Esercizi da svolgere
**A.** Puoi ricopiare parola per parola la recensione dei Braindance, tutto quanto da "Per una band" giù fino a "sopravvalutata band norvegese!"?
**B.** Come prosegue la recensione dei Braindance? Scrivine il seguito, ripartendo subito dopo la sua ultima frase.

Estratto fornito
+ + + +

Per una band che adora omaggiare i propri idoli, era impossibile non imitare i Depeche Mode con la lunga "Relentless". L'andatura danzereccia, evidente nella strofa synth-pop, potrebbe far assurgere questo brano alle vette delle discoteche dark più imboscate. E' innegabile comunque che questa band americana ci sa fare, risultando sempre piacevole. Alle volte questa canzone mi riporta alla mente una versione edulcorata dei Kovenant. Ne approfitto per dire che, nonostante i suoi difetti, i Braindance sono a mio avviso cento volte superiori alla sopravvalutata band norvegese!
Dopo la sbornia di ottime canzoni ecco la prima bizzarria: vorrei definirlo strumentale ma così non è. E' un'accozzaglia di campionamenti vocali, sottolineati da inquietanti sonorità di tastiera. Questo "divertissement", intitolato "Reduction", sfuma sulla successiva "Resilience". Aperta da deliziosi suoni liquidi, la canzone regala un'atmosfera lenta ed implacabile. Il brano è molto contrito, le strofe sono malate ed i fraseggi di chitarra barocchi. Al di sotto dell'onnipresente pessimismo e dello "spleen", ogni canzone è dotata di una forte sensualità. Naturalmente, nulla di sentimentale: pura sensualità alla quale segue un'eterna insoddisfazione. Il finale riporta alla mente alcuni passaggi dei Naked City.
"Remission" e "Requiem" sono due bizzarri strumentali. Il primo è un brano elettronico, memore dei già citati Depeche Mode dallo spiccato ritmo dance. Il secondo è più simile ad una danza macabra, sulla falsariga delle colonne sonore dei film di Tim Burton. Ambedue queste tracce presentano caratteristiche comuni, tra le quali i richiami ai Future Sound of London e all'album "Spillane" di John Zorn.

+ + + +

Dati archiviati
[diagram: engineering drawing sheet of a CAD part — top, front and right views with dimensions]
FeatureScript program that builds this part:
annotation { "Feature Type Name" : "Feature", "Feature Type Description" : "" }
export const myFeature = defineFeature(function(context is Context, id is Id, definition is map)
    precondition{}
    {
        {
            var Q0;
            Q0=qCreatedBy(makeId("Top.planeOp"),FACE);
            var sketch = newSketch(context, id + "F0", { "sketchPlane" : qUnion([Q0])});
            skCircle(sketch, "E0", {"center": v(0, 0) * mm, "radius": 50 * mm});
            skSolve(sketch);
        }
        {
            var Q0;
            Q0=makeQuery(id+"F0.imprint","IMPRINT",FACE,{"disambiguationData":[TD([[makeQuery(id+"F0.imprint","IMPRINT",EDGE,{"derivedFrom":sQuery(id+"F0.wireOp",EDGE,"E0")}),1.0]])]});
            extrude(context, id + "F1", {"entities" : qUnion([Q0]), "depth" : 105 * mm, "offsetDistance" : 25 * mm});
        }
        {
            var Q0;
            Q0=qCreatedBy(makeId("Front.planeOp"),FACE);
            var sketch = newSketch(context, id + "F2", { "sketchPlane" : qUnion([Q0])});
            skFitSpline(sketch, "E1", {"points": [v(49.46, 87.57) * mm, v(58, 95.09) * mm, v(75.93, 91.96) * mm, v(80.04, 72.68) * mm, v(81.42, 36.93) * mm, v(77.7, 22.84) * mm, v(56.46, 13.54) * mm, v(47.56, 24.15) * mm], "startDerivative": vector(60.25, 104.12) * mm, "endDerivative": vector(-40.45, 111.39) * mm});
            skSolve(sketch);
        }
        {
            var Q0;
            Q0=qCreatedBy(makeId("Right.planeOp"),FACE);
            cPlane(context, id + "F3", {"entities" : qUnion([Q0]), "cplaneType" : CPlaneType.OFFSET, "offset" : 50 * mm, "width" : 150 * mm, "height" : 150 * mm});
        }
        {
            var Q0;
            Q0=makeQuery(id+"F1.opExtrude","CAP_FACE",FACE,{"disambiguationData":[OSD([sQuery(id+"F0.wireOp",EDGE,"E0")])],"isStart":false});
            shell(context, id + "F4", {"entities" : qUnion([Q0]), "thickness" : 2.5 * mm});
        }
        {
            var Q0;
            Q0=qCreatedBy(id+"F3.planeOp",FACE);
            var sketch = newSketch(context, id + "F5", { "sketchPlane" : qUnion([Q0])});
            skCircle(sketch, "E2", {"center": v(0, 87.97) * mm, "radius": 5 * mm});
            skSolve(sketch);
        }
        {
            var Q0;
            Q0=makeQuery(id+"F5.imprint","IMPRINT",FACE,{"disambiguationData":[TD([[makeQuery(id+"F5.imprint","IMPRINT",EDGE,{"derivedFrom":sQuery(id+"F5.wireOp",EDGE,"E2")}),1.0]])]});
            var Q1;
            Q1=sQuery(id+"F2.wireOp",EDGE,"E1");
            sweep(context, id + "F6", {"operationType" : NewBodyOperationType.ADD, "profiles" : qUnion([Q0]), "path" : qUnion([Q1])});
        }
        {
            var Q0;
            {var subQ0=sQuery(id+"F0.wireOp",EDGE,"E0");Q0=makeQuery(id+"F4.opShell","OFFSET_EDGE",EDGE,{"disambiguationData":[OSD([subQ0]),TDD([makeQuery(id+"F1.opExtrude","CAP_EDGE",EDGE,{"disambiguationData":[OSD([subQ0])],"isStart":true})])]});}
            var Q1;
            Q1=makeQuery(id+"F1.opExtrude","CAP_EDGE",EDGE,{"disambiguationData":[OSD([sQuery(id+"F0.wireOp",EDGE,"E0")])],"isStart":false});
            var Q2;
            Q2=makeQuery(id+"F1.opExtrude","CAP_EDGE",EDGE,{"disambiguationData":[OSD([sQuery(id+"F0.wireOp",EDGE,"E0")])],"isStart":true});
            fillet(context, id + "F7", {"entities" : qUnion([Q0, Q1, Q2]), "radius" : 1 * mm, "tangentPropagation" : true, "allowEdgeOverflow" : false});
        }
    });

+ + + +

Risposte per punto
**A.**
Per una band che adora omaggiare i propri idoli, era impossibile non imitare i Depeche Mode con la lunga "Relentless". L'andatura danzereccia, evidente nella strofa synth-pop, potrebbe far assurgere questo brano alle vette delle discoteche dark più imboscate. E' innegabile comunque che questa band americana ci sa fare, risultando sempre piacevole. Alle volte questa canzone mi riporta alla mente una versione edulcorata dei Kovenant. Ne approfitto per dire che, nonostante i suoi difetti, i Braindance sono a mio avviso cento volte superiori alla sopravvalutata band norvegese!

**B.**
"Reflexion" è una ballata suicida in cui Elliott si trasfigura in Peter Steele più che mai. La voce è identica. Inquietante e malata, la melodia è entusiasmante. Sensuale più che mai, si chiude su oggetti metallici mossi dal vento. Questi suoni rivelano che lo spettro che si aggira tra le note della canzone è quello dei Black Heart Procession.
La title track chiude l'album con la sua andatura monumentale, vivacizzata dalle note meccaniche dei sintetizzatori.
"Redemption" mi è piaciuto molto. E' fresco e dotato di una spiccata creatività. E' mio dovere sottolineare i limiti dei Braindance: è necessario che si scollino di dosso l'influenza delle loro band ispiratrici (Type O'Negative su tutti). Solo così la band potrà finalmente ottenere i risultati che merita. "Redemption" è un album consigliato a tutti coloro che vogliano rischiare un ascolto diverso dai soliti proposti da Shapeless. Sono sicuro che non se ne pentiranno.